Just to Get You Thinking
This blog post is meant to be a brief introduction to whet your appetite and get you thinking about some of the concepts I will be discussing in many forms over the next month. All of this will be leading up to two presentations I will be giving at the DEF CON 25 and B-Sides Las Vegas InfoSec conferences this year.
People Are Irrational
Security, IT, developers, and just about everyone else who has a stake in our current digital age are, in general, making a giant mistake, one that economists made for a very long time as well. In the 1950’s, the field of economics based its predictions, analysis, and understanding of how people spend their money based on the concept that most people were rational. This meant that people should not want to take a credit card with higher interest and should not be willing pay premiums. But, as the entire world knows now people are about as far from rational as can be.
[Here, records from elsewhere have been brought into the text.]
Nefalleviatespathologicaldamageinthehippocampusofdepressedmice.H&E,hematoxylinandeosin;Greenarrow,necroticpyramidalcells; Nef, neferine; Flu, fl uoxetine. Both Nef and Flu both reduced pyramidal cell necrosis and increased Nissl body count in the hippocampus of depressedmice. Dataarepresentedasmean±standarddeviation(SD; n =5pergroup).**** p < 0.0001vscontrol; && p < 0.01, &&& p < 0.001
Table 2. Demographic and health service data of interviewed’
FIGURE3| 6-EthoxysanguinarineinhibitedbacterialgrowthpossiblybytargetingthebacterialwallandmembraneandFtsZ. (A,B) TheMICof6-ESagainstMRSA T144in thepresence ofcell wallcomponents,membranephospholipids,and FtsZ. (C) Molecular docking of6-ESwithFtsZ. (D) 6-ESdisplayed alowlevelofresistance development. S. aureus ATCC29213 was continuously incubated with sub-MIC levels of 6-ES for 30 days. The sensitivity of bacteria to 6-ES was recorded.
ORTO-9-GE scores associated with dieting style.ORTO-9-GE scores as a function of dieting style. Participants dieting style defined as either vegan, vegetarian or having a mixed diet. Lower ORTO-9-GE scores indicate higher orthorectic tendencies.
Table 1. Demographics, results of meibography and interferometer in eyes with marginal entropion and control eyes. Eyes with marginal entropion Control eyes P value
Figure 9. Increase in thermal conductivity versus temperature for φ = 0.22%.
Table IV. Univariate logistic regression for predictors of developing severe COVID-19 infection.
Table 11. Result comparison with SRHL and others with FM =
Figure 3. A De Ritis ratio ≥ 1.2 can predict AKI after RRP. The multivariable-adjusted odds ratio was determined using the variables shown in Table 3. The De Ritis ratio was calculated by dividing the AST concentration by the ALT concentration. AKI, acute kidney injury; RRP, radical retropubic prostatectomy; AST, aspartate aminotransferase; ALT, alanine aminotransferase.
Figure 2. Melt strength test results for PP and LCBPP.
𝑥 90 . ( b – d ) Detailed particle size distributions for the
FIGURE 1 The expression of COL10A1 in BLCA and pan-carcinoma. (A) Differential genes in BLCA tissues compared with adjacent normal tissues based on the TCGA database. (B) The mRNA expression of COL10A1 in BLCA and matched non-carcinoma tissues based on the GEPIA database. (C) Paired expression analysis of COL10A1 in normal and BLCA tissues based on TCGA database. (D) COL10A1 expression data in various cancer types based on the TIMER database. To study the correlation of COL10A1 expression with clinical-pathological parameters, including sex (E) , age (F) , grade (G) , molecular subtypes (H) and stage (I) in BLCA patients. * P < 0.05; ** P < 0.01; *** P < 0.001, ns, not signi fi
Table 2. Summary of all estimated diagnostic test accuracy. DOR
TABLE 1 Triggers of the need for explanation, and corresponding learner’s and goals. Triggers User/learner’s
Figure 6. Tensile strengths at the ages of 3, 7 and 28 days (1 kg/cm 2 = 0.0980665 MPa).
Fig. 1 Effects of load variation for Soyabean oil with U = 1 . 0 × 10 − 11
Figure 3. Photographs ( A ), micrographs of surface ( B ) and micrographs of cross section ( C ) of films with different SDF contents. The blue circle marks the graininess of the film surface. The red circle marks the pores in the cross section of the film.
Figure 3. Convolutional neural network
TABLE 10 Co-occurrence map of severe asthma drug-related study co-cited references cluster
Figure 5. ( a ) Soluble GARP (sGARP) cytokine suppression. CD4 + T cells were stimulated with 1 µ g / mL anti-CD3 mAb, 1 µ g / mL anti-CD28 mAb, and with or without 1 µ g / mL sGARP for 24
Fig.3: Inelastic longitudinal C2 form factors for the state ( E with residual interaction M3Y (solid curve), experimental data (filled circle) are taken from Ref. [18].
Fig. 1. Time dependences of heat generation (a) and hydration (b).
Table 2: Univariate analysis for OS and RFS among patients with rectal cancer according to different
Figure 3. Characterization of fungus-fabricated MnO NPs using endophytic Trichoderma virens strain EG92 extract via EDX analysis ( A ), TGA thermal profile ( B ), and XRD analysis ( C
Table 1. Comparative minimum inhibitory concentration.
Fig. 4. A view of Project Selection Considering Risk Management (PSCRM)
Two scholars named Daniel Kahnemann and Amos Tversky began to work together on what they called behavioral psychology at a feverish pace from almost the very moment they met. Together the two were passionate about understanding why people did what they did. So, like anyone who as ever gotten very excited about a project, they dove right in head first. They began coming up with baseline questions to assess a subject’s rationality and “common sense.” Both of these concepts are difficult to “pin down” or compartmentalize so they came up with what they could.
They began asking themselves these questions and found that their answers were, even though they were highly educated scholars, anything but rational. Their research is extensive but we don’t have anywhere near enough time to talk about it all here.
Their research changed the world of finance almost overnight. No longer were bankers, auditors, accountants, and other professionals in the financial world relying on rationality in their customers. These same concepts, I believe, can have a profound impact on the world of security.
Memories are NOT Reliable
Another area that is critical to consider and understand is how reliable the human mind is. There are countless scientific studies on exactly this topic. The fact is: our memories just cannot be trusted.
Consider the study that was conducted in 2013 by Dr. Shaw and her colleagues in which subjects were told a story about a “convicted criminal” with various faces chosen to portray the “criminal.” In some cases, the faces that were “meaner” or “less trustworthy” were considered guilty more often, more quickly, and were not easily exonerated (even with irrefutable evidence they did not commit the crime). Conversely, those who were told the story accompanied with pictures of “good-looking people” committing the same crimes with the same evidence often found them to be not guilty. Even if they did suspect guilt, they were quick to exonerate them when faced with refuting evidence.
In the world of information systems much relies on our memories to be accurate, and we rarely consider the possibility that anyone can be easily convinced that something that never happened did. More recently Dr. Julia Shaw released a book called “The Memory Illusion” which is a fascinating read that rolls up decades of study of the human mind and memory into an enjoyable book.
Much of the reason that memory is so important to consider and understand as an IT professional (really as a person) is that fallibility is one of the key reasons that social engineering (the biggest threat to information systems) is so successful.
I will keep this coming; as I said above this is just to whet your appetite. If you can’t wait a week or two, then check out the books and experts I mentioned so far and do some reading yourself. By the time the next part of this series comes out, you will be on the same page as me, and we can push forward fixing things.